Знаете ли вы, дети, как я помню себя в первый раз в жизни?.. Помню я жаркий день. Солнце слепит мне глаза. Я двигаюсь, – только не хожу, а сижу, завернутая в деревянной повозочке, и покачиваюсь от толчков.
Кто-то везет меня куда-то…
Кругом пыль, жар, поблекшая зелень и тишина, только повозочка моя постукивает колесами. Мне жарко. Я жмурюсь от солнца и, лишь въехав в тенистую аллею, открываю глаза и осматриваюсь. Предо мной большой дом с длинной галереей. Какой-то старый солдат, завидев меня, издали улыбается и, взяв под козырек, кричит:
– Здравия желаем кривоногой капитанше!..
Кривоногой капитанше? – ведь это обидно, не правда ли? Я сообразила это позже; но в то время я еще не умела обижаться. Няня вынула меня из повозочки и понесла… купать.
Много времени спустя я узнала, что это было в Пятигорске, куда мама привезла меня лечить и жила вместе с бабушкой и тетями, которые сюда приехали из другого города для свидания с нами.
Мне был всего третий год…
Не диво, что это первое мое воспоминание.
Всякий день моя няня, старая хохлушка Орина, возила меня на воды купать в серной воде; а потом меня еще на целый час сажали в горячий песок, кучей насыпанный на маленькой галерее нашей квартиры. Хотя мне был третий год, и я все понимала и говорила, но не могла ходить. Впрочем, ноги у меня были только слабые, а не кривые, несмотря на прозвание «кривоногой капитанши», данное мне сторожем при купальне. А капитаншей он потому называл меня, что отец мой был тогда артиллерийский капитан.
Воды помогли мне: после Пятигорска я начала ходить.
Пятигорск в XIX веке. Здесь прошло детство сестер Елены и Веры Ган
Не помню, как мы расстались с бабушкой и как ехали домой. Я опомнилась совсем в другом месте, где уже не было родных моих, а все приходили какие-то офицеры, и один из них высокий, с рыжими, колючими усами, называл себя моим папой… Я никак не хотела этого признать: толкала его от себя и говорила, что он совсем не мой папа, а чужой. Что мой родной, – большой папа (мы, дети, так называли дедушку) остался там, – с маминой мамой и тетями, и что я скоро к нему уеду…
Помню, что мама часто болела, а когда была здорова, то подолгу сидела за своей зеленой коленкоровой перегородкой и все что-то писала.
Место за зеленой перегородкой называлось «маминым кабинетом», и ни я, ни старшая сестра, Леля, никогда ничего не смели трогать в этом уголке, отделенном от детской одною занавеской.

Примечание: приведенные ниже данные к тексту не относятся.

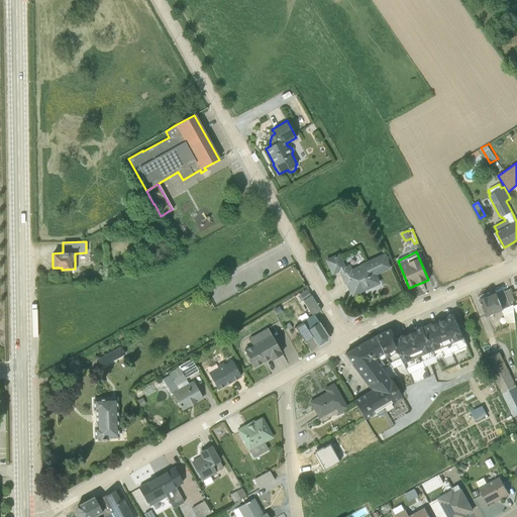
[(375,274),(389,268),(383,253),(350,269),(348,265),(344,267),(339,254),(326,261),(331,273),(338,270),(348,291),(350,290),(352,294),(351,294),(352,295),(379,283),(375,274)]
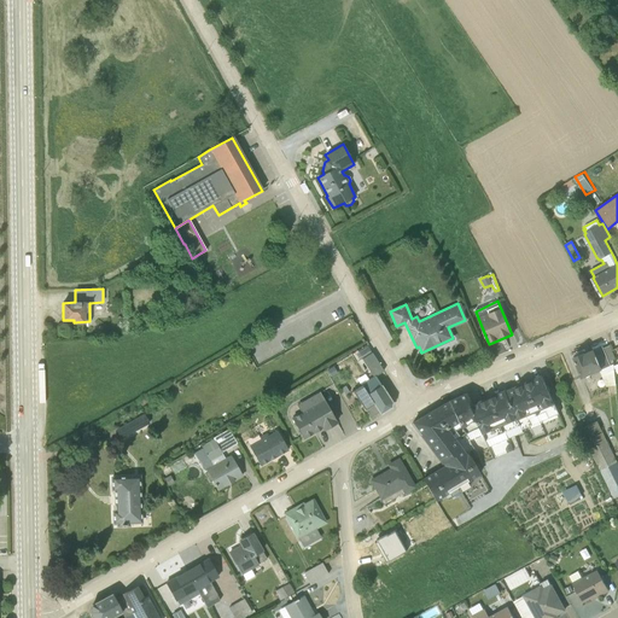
[(583,353),(572,357),(582,379),(599,371),(606,386),(608,386),(610,391),(616,391),(612,360),(614,359),(610,345),(602,349),(602,347),(594,350),(594,349),(584,354),(583,353)]
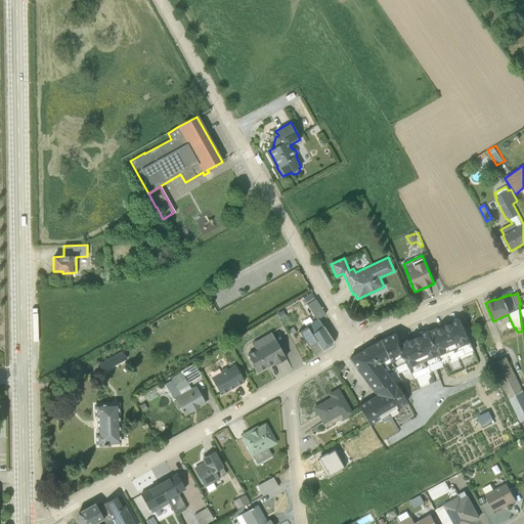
[(318,319),(324,314),(315,299),(306,305),(315,319),(299,332),(313,354),(320,349),(322,351),(332,345),(333,341),(318,319)]
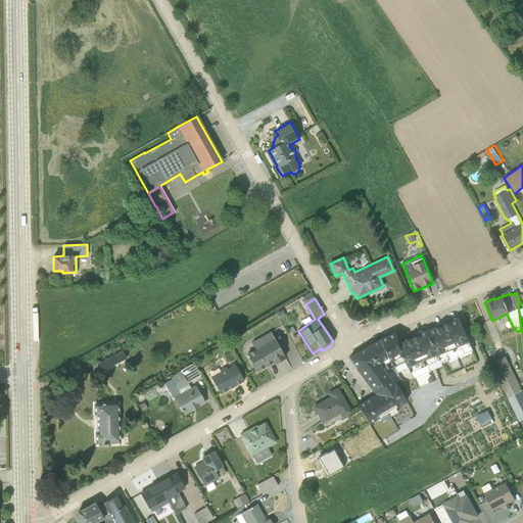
[(454,352),(457,358),(472,350),(459,318),(458,318),(427,331),(441,364),(449,361),(447,354),(454,352)]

Мы не знали тогда, что именно делает там по целым дням мама? Знали только, что она что-то пишет, но никак не подозревали, что тем, что она пишет, мама зарабатывает деньги, чтоб платить нашим гувернанткам и учителям.
В хорошие дни мы уходили в сад и там играли с няней Ориной или с Лелей[1], когда она была свободна. В дурную же погоду я очень любила садиться на окно и смотреть на площадь, где папа со своими офицерами часто учили солдат. Я очень забавлялась, глядя, как они разъезжали под музыку и барабанный бой; как гремя переезжали тяжелые пушки, а мой папа на красивой лошади скакал, отдавая приказания, горячась и размахивая руками.
К нам часто приходило много офицеров обедать и пить чай. Мама не очень любила, когда они, бывало, начнут громко разговаривать и накурят целые облака дыма. Она почти всегда сейчас после обеда уходила и запиралась с нами в детской.
Зимою мама стала болеть чаще. Ей запретили долго писать, и потому она проводила вечера с нами. Она играла на фортепьяно, а Антония, молодая институтка, только что у нас поселившаяся, вздумала, шутя, учить сестру танцам. Мне это очень понравилось, и я тоже захотела учиться у нее; но так как я была очень толстая, а ноги все еще были у меня слабы, то я беспрестанно падала, желая сделать какое-нибудь па, и до слез смешила маму и Антонию. Но я не унывала и еще вздумала учить танцевать свою старую няню Орину. Бедная хохлушка никак не могла так повернуть ноги, как я ей приказывала; а я еще была такая глупая девочка, что из себя за это выходила, щипала ее за ноги и жаловалась, что у «гадкой Орины ноги кривые!»